Instruction:
In the data below, which lines contain "format"? List them by copying each one.

[Extracted records]
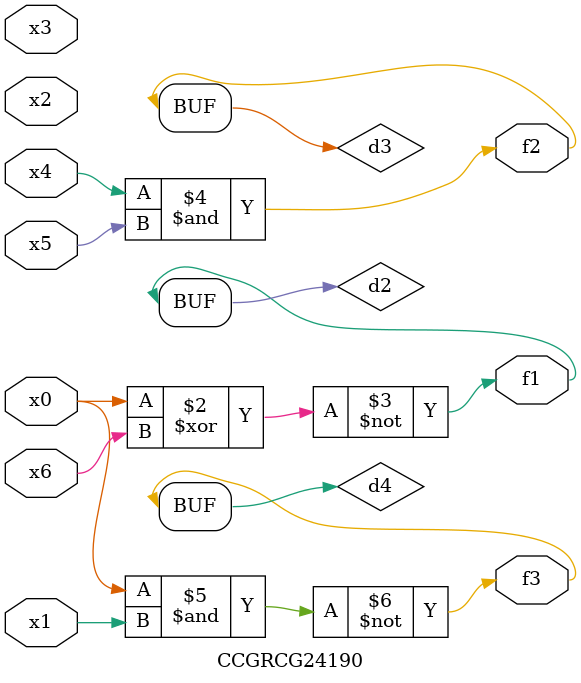
<source format=v>
module CCGRCG24190(
	input x0, x1, x2, x3, x4, x5, x6,
	output f1, f2, f3
);

	wire d1, d2, d3, d4;

	nor (d1, x0);
	xnor (d2, x0, x6);
	and (d3, x4, x5);
	nand (d4, x0, x1);
	assign f1 = d2;
	assign f2 = d3;
	assign f3 = d4;
endmodule

</source>
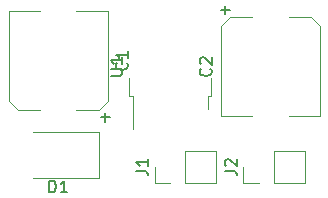
<source format=gbr>
G04 #@! TF.GenerationSoftware,KiCad,Pcbnew,(5.1.5)-3*
G04 #@! TF.CreationDate,2020-04-05T22:27:04+03:00*
G04 #@! TF.ProjectId,3.3V_Besleme,332e3356-5f42-4657-936c-656d652e6b69,rev?*
G04 #@! TF.SameCoordinates,Original*
G04 #@! TF.FileFunction,Legend,Top*
G04 #@! TF.FilePolarity,Positive*
%FSLAX46Y46*%
G04 Gerber Fmt 4.6, Leading zero omitted, Abs format (unit mm)*
G04 Created by KiCad (PCBNEW (5.1.5)-3) date 2020-04-05 22:27:04*
%MOMM*%
%LPD*%
G04 APERTURE LIST*
%ADD10C,0.120000*%
%ADD11C,0.150000*%
G04 APERTURE END LIST*
D10*
X148050000Y-84970000D02*
X148050000Y-86470000D01*
X148050000Y-86470000D02*
X148320000Y-86470000D01*
X148320000Y-86470000D02*
X148320000Y-89300000D01*
X154950000Y-84970000D02*
X154950000Y-86470000D01*
X154950000Y-86470000D02*
X154680000Y-86470000D01*
X154680000Y-86470000D02*
X154680000Y-87570000D01*
X160270000Y-93830000D02*
X162870000Y-93830000D01*
X162870000Y-93830000D02*
X162870000Y-91170000D01*
X162870000Y-91170000D02*
X160270000Y-91170000D01*
X160270000Y-91170000D02*
X160270000Y-93830000D01*
X159000000Y-93830000D02*
X157670000Y-93830000D01*
X157670000Y-93830000D02*
X157670000Y-92500000D01*
X152770000Y-93830000D02*
X155370000Y-93830000D01*
X155370000Y-93830000D02*
X155370000Y-91170000D01*
X155370000Y-91170000D02*
X152770000Y-91170000D01*
X152770000Y-91170000D02*
X152770000Y-93830000D01*
X151500000Y-93830000D02*
X150170000Y-93830000D01*
X150170000Y-93830000D02*
X150170000Y-92500000D01*
X145460000Y-93450000D02*
X145460000Y-89550000D01*
X145460000Y-89550000D02*
X139850000Y-89550000D01*
X145460000Y-93450000D02*
X139850000Y-93450000D01*
X163430000Y-79810000D02*
X161560000Y-79810000D01*
X156570000Y-79810000D02*
X158440000Y-79810000D01*
X155810000Y-88190000D02*
X158440000Y-88190000D01*
X164190000Y-88190000D02*
X161560000Y-88190000D01*
X155810000Y-88190000D02*
X155810000Y-80570000D01*
X155810000Y-80570000D02*
X156570000Y-79810000D01*
X163430000Y-79810000D02*
X164190000Y-80570000D01*
X164190000Y-80570000D02*
X164190000Y-88190000D01*
X138570000Y-87690000D02*
X140440000Y-87690000D01*
X145430000Y-87690000D02*
X143560000Y-87690000D01*
X146190000Y-79310000D02*
X143560000Y-79310000D01*
X137810000Y-79310000D02*
X140440000Y-79310000D01*
X146190000Y-79310000D02*
X146190000Y-86930000D01*
X146190000Y-86930000D02*
X145430000Y-87690000D01*
X138570000Y-87690000D02*
X137810000Y-86930000D01*
X137810000Y-86930000D02*
X137810000Y-79310000D01*
D11*
X146452380Y-84761904D02*
X147261904Y-84761904D01*
X147357142Y-84714285D01*
X147404761Y-84666666D01*
X147452380Y-84571428D01*
X147452380Y-84380952D01*
X147404761Y-84285714D01*
X147357142Y-84238095D01*
X147261904Y-84190476D01*
X146452380Y-84190476D01*
X147452380Y-83190476D02*
X147452380Y-83761904D01*
X147452380Y-83476190D02*
X146452380Y-83476190D01*
X146595238Y-83571428D01*
X146690476Y-83666666D01*
X146738095Y-83761904D01*
X156122380Y-92833333D02*
X156836666Y-92833333D01*
X156979523Y-92880952D01*
X157074761Y-92976190D01*
X157122380Y-93119047D01*
X157122380Y-93214285D01*
X156217619Y-92404761D02*
X156170000Y-92357142D01*
X156122380Y-92261904D01*
X156122380Y-92023809D01*
X156170000Y-91928571D01*
X156217619Y-91880952D01*
X156312857Y-91833333D01*
X156408095Y-91833333D01*
X156550952Y-91880952D01*
X157122380Y-92452380D01*
X157122380Y-91833333D01*
X148622380Y-92833333D02*
X149336666Y-92833333D01*
X149479523Y-92880952D01*
X149574761Y-92976190D01*
X149622380Y-93119047D01*
X149622380Y-93214285D01*
X149622380Y-91833333D02*
X149622380Y-92404761D01*
X149622380Y-92119047D02*
X148622380Y-92119047D01*
X148765238Y-92214285D01*
X148860476Y-92309523D01*
X148908095Y-92404761D01*
X141261904Y-94652380D02*
X141261904Y-93652380D01*
X141500000Y-93652380D01*
X141642857Y-93700000D01*
X141738095Y-93795238D01*
X141785714Y-93890476D01*
X141833333Y-94080952D01*
X141833333Y-94223809D01*
X141785714Y-94414285D01*
X141738095Y-94509523D01*
X141642857Y-94604761D01*
X141500000Y-94652380D01*
X141261904Y-94652380D01*
X142785714Y-94652380D02*
X142214285Y-94652380D01*
X142500000Y-94652380D02*
X142500000Y-93652380D01*
X142404761Y-93795238D01*
X142309523Y-93890476D01*
X142214285Y-93938095D01*
X154907142Y-84166666D02*
X154954761Y-84214285D01*
X155002380Y-84357142D01*
X155002380Y-84452380D01*
X154954761Y-84595238D01*
X154859523Y-84690476D01*
X154764285Y-84738095D01*
X154573809Y-84785714D01*
X154430952Y-84785714D01*
X154240476Y-84738095D01*
X154145238Y-84690476D01*
X154050000Y-84595238D01*
X154002380Y-84452380D01*
X154002380Y-84357142D01*
X154050000Y-84214285D01*
X154097619Y-84166666D01*
X154097619Y-83785714D02*
X154050000Y-83738095D01*
X154002380Y-83642857D01*
X154002380Y-83404761D01*
X154050000Y-83309523D01*
X154097619Y-83261904D01*
X154192857Y-83214285D01*
X154288095Y-83214285D01*
X154430952Y-83261904D01*
X155002380Y-83833333D01*
X155002380Y-83214285D01*
X156161428Y-79590952D02*
X156161428Y-78829047D01*
X156542380Y-79210000D02*
X155780476Y-79210000D01*
X147807142Y-83666666D02*
X147854761Y-83714285D01*
X147902380Y-83857142D01*
X147902380Y-83952380D01*
X147854761Y-84095238D01*
X147759523Y-84190476D01*
X147664285Y-84238095D01*
X147473809Y-84285714D01*
X147330952Y-84285714D01*
X147140476Y-84238095D01*
X147045238Y-84190476D01*
X146950000Y-84095238D01*
X146902380Y-83952380D01*
X146902380Y-83857142D01*
X146950000Y-83714285D01*
X146997619Y-83666666D01*
X147902380Y-82714285D02*
X147902380Y-83285714D01*
X147902380Y-83000000D02*
X146902380Y-83000000D01*
X147045238Y-83095238D01*
X147140476Y-83190476D01*
X147188095Y-83285714D01*
X145981428Y-88670952D02*
X145981428Y-87909047D01*
X146362380Y-88290000D02*
X145600476Y-88290000D01*
M02*

</source>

Output:
<source format=v>
<source format=gbr>
G04 Gerber Fmt 4.6, Leading zero omitted, Abs format (unit mm)*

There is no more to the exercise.